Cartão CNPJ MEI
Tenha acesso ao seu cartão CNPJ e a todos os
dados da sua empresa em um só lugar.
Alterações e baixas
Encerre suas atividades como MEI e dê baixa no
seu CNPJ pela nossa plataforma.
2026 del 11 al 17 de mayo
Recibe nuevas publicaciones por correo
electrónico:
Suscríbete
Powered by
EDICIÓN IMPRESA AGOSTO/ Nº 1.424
————
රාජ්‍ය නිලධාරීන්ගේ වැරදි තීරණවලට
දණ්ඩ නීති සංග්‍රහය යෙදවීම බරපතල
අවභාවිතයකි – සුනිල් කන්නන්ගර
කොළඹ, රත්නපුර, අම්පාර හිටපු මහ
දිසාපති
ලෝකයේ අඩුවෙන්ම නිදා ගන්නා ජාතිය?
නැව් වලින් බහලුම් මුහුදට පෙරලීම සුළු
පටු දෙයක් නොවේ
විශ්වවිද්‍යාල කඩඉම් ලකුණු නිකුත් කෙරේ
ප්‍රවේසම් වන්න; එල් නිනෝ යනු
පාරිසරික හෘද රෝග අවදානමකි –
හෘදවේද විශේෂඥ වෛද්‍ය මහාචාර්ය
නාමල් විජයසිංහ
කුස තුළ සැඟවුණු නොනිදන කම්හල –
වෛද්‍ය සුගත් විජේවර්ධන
————
ACTIVITY →
Provide every line from the material that contains the word "CNPJ".

ANSWER TO THIS EXERCISE →
Cartão CNPJ MEI
Tenha acesso ao seu cartão CNPJ e a todos os
seu CNPJ pela nossa plataforma.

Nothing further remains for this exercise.